Joanne delivered her premature twin boys via emergency c-section, and was unconscious for the entire procedure. She was disappointed that she wasn’t able to have the natural birth she’d always imagined having, but explains, “my doctor was amazing about stressing the importance of getting the babies out however it happens instead of trying for a risky birthing experience. I 100% know that being put under was medically necessary, so I’m not upset about it, just disappointed that it had to happen that way.”

In spite of the fact that we know intellectually that c-sections are major surgery, which come with risks and in general have a longer recovery time than a vaginal birth, the myth persists that they are “easy,” and therefore, somehow an inferior form of childbirth.
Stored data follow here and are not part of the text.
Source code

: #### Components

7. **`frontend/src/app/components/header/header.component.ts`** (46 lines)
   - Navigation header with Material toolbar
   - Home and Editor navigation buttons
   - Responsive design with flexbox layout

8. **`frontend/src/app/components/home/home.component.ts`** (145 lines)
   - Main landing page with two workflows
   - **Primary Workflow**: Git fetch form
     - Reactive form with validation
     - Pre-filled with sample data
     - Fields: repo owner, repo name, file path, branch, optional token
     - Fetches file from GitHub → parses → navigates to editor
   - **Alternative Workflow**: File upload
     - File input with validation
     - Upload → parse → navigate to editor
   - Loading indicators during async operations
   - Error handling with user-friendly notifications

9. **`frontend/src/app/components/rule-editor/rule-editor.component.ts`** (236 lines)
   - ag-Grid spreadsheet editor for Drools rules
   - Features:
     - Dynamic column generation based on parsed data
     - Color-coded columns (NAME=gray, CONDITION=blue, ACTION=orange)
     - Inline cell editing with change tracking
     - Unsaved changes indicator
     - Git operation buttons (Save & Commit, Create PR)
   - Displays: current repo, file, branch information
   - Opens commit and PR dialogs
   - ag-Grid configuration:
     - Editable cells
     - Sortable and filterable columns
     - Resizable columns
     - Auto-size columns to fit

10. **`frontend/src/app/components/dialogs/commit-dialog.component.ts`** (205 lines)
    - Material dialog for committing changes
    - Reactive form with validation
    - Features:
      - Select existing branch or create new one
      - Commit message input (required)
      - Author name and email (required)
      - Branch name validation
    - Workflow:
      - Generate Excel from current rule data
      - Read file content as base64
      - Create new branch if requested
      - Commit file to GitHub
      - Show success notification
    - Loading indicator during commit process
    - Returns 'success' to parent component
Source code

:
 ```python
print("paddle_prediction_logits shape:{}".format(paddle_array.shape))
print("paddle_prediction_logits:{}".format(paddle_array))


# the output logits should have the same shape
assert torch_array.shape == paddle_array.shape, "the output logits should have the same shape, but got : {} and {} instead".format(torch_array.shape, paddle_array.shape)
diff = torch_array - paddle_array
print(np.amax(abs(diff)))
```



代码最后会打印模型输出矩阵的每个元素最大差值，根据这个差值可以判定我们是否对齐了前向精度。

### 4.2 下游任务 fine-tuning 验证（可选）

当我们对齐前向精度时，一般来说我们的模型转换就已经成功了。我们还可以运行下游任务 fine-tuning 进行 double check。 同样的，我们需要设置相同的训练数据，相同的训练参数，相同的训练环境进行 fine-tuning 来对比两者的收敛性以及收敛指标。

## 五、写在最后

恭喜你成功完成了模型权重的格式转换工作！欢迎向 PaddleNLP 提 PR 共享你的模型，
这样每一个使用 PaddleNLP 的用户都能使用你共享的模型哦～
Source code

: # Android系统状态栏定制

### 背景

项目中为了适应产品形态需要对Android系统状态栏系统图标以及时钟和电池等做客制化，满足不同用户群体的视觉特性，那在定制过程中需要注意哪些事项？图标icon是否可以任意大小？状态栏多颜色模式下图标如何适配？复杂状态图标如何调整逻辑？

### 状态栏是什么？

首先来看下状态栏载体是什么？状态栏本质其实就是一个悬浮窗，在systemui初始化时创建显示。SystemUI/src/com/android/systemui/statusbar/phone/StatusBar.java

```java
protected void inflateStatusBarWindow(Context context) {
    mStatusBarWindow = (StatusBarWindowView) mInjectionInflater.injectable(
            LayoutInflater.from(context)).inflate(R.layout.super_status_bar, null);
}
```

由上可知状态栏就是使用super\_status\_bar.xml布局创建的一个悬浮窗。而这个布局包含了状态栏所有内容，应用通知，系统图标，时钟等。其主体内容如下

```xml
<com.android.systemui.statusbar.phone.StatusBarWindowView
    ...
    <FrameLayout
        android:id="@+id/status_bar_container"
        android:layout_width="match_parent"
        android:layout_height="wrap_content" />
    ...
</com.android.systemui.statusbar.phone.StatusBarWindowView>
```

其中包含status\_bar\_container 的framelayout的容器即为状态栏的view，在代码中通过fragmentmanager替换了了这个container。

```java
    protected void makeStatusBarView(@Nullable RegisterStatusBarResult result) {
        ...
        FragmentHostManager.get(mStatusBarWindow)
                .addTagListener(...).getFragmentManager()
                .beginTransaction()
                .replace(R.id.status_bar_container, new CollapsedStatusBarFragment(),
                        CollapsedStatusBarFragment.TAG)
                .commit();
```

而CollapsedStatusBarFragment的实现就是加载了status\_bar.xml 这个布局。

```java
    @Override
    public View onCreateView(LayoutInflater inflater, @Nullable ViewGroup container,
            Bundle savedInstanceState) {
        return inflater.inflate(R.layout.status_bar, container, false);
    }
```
“I had had women tell me that they thought a c-section would be easier and less scary than natural birth, or birth with an epidural,” said Liz. “I remember that the c-section was the longest I’d ever seen my mom in bed, unable to take care of us. I guess that with that experience, I was surprised to hear that women would opt for major abdominal surgery over a natural birth.” Liz planned on delivering her daughter naturally, but her body had other ideas. Her daughter was born via c-section, with Liz under full anesthesia. “Her birth was disappointing,” Liz told me. “But it was the right thing to do, and she did great.”

The pressure to justify having a c-section can be intense and unrelenting. Even after she’d justified it to herself, Liz still found herself reciting reasons for undergoing the procedure. “If you say you got a c-section, the first question everyone asks is “why?” or they just ask to make sure you had a “good” reason for having done it. You never hear “Oh, I had a c-section” and leave it at that.”

It is important to point out that not every c-section is a harrowing experience, but the assumption is that it must be, because anything less than a natural, vaginal birth must be unacceptable to the one birthing.  R had her twin daughters via c-section, and when she was pregnant with her son, she had a midwife offer her the information of a therapist, who the midwife said, would be able to help her process the fact that she’d had a c-section.

“I never asked for this and I told her I was totally fine with a c-section and would be with another one,” R said. “She gave me the person’s card anyway.”

Megan Davidson, a doula in Brooklyn, New York, who has assisted at more than 500 births, has some recommendations for dealing with c-section shaming. First, come to terms with your own story. It’s okay to have complicated feelings about your c-section, but do what you can to stop punishing yourself. Next, Davidson urges folks to come up with a script that involves empowering language and definitely not apologizing for your experience. And finally, find a community who can support you.

Davidson proposes that instead of shaming women for their c-sections (emergency or otherwise), we expand our definition of what a “good birth” is.  “A positive birth experience is one that you feel good about, which honors you and your baby, and during which you got what you needed,” she said.